I've only ever seen concrete or some type of hard edging (timber, steel, etc) used to retain the other edge. 
But what do the experts think ...

----------


## namtrak

Just some concrete barging along the edge of the pavers should be okay.  You wont need that much, a couple of bags of GP cement and a trailer load of sand/gravel should see you out of trouble.  After you've laid your pavers just run the barging along the edge about 10mm below the height of the paver. 
If you worried about the subsurface, then just cut into the packing material along the edge of the pavers.  The concrete will set just fine along there.  Should be a 'sausage' about 150mm round - sort of.

----------


## wozzzzza

wouldnt the concrete just crack and start being pushed away from the pavers when you walk on them and start looking crap?

----------


## namtrak

Is the lawn/garden coming up to the height of the pavers?  If so then the concrete will be fine, and will be covered by whatever is going there (lawn/garden). 
If the pavers are going to sit proud of the lawn/garden then maybe look at a small retaining wall.  Is there a particular reason you are setting them two pavers high?

----------


## wozzzzza

> Is the lawn/garden coming up to the height of the pavers? If so then the concrete will be fine, and will be covered by whatever is going there (lawn/garden). 
> If the pavers are going to sit proud of the lawn/garden then maybe look at a small retaining wall. Is there a particular reason you are setting them two pavers high?

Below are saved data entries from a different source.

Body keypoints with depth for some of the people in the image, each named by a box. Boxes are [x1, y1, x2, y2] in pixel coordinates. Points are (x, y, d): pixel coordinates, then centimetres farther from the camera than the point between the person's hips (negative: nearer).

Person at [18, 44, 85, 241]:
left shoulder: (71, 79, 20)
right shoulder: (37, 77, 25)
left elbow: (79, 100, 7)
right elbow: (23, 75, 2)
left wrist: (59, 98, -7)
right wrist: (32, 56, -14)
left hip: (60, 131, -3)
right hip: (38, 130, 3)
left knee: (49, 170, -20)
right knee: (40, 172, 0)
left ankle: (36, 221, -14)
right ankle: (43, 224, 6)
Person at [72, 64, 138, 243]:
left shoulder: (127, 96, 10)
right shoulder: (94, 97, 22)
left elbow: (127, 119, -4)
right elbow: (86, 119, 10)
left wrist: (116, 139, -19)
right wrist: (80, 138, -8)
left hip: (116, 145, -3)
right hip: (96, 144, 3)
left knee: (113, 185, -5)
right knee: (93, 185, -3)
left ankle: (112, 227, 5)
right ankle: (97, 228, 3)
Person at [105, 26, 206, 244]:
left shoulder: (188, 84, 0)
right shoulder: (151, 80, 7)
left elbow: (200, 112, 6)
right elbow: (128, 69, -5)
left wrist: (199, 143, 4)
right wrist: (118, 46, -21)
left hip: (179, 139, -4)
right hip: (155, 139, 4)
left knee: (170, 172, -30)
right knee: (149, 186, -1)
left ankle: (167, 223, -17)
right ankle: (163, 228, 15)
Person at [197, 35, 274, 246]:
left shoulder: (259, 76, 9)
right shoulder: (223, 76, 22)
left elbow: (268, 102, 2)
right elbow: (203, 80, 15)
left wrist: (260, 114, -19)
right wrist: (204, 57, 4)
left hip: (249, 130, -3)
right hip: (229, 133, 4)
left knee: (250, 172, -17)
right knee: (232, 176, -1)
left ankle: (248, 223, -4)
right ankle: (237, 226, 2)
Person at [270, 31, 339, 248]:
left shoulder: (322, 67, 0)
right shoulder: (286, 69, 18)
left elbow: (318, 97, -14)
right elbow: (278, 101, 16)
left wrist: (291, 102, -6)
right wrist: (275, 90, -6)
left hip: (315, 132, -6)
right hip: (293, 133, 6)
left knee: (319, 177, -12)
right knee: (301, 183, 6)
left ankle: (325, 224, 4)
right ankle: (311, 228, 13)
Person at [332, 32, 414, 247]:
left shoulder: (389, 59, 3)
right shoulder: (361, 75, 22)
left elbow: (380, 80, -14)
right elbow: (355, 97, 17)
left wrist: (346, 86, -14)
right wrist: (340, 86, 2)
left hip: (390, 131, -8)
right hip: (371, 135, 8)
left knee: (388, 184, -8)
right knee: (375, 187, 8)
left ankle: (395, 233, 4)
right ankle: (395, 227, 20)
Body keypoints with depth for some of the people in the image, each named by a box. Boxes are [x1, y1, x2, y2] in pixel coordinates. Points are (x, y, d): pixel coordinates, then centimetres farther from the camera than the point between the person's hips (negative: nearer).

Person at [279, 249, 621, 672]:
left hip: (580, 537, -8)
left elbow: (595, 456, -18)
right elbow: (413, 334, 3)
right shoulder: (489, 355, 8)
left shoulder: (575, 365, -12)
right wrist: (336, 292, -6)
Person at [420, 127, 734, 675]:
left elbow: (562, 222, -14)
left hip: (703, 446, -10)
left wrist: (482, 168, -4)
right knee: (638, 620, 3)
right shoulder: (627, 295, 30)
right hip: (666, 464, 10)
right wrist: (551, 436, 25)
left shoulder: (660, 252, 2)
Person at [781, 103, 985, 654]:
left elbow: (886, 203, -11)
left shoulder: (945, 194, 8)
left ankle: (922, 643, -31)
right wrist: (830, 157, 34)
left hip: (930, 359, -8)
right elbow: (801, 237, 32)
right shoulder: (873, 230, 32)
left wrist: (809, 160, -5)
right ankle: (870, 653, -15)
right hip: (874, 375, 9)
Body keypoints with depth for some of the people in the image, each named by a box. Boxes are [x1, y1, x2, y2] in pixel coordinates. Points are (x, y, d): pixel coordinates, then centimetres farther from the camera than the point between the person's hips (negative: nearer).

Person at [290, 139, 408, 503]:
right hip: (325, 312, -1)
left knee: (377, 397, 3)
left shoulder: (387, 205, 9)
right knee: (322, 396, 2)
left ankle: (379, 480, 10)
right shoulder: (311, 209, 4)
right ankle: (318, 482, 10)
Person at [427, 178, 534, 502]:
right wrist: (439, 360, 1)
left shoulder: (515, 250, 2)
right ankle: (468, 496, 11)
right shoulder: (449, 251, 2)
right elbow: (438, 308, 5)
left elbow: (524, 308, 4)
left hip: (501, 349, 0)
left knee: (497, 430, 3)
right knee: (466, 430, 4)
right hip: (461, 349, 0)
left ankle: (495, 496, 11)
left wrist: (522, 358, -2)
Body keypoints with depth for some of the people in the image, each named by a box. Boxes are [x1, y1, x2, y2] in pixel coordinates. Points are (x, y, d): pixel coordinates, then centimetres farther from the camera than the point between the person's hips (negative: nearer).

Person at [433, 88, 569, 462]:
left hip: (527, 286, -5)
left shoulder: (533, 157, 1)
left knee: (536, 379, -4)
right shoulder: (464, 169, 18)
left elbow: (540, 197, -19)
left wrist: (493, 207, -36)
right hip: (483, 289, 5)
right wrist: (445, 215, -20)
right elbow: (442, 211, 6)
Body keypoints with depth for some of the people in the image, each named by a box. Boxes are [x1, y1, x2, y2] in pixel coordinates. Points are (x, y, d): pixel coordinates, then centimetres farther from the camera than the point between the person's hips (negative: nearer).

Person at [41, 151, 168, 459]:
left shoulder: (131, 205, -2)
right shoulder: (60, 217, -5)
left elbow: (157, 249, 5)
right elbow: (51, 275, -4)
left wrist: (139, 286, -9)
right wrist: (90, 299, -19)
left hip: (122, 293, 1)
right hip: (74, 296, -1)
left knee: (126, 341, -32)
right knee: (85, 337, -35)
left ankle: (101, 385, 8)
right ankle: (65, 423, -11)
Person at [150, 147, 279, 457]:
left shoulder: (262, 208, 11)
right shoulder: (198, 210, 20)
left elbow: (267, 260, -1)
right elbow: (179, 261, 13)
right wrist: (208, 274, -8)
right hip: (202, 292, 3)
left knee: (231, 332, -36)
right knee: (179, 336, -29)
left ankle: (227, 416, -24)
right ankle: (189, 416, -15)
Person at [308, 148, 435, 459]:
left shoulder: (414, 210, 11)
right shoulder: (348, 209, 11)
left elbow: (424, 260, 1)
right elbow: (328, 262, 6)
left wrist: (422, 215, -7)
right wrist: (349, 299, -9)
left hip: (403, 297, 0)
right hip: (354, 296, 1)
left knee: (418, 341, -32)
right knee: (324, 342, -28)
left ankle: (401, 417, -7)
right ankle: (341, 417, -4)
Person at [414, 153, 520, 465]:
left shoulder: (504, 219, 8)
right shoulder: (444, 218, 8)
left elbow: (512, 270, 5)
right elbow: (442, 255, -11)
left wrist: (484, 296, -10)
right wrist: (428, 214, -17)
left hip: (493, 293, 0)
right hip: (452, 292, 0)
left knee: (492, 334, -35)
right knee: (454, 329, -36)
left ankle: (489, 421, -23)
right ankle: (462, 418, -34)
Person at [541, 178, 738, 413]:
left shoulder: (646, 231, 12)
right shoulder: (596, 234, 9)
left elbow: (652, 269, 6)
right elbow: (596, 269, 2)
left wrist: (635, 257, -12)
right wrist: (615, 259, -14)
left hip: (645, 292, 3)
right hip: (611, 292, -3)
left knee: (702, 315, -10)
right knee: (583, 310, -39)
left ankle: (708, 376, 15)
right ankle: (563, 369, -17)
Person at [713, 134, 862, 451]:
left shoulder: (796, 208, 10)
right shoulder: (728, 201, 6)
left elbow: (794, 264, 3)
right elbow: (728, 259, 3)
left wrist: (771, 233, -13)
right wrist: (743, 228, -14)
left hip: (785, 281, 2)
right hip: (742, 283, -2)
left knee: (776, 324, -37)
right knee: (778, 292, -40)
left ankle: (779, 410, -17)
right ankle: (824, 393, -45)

  cause the land is on a slope and is sort of cup shaped like a river runing through the middle, and the mrs wants the damn pavers to be the same height as the driveway, dont ask me why, so in the end i guess the grass level will be built up to that height once the bob cat comes in and levels more crap out.
but if it was my choice, i wouldnt even be thinking about this paved walkway down there until i get a bob cat in to level the yard ready for lawn and other paving.  but i have a know it all mrs who thinks she knows best and is always on my case to get stuff done in the wrong order.
e.g. she wanted to wait until i build my shed down the back before i ran the power cable down to it.  if i did this i would have to rip all the retainingwall and paving up again.  took me half hour to talk her around.
i dont think it will be easy to talk her around on this one.

----------


## Bleedin Thumb

My rule of thumb is if you can fit a brick under the edge....lay a course of bricks with mortar under the outside paver A concrete hob is only reliable if it has a decent mass so it wont crack which means anything over a brick height ie 85mm  means a lot of concrete.
If you go the hob method make sure the hob goes under the edge paver.

----------


## Planned LScape

If it's just 2 pavers wide I'd lay those pavers on mortar, with the edge brick underneath as BT mentioned. For that amount it won't take you a hell of a lot longer, and they will be stonger and eliminate the need for the retaining.

----------


## wozzzzza

yeah bricks are an idea, never thought of that, will plan it out, thanks.

----------


## kombiman

> but i have a know it all mrs who thinks she knows best

  happy wife = happy life 
unhappy wife = trouble and strife..... :Wink 1:

----------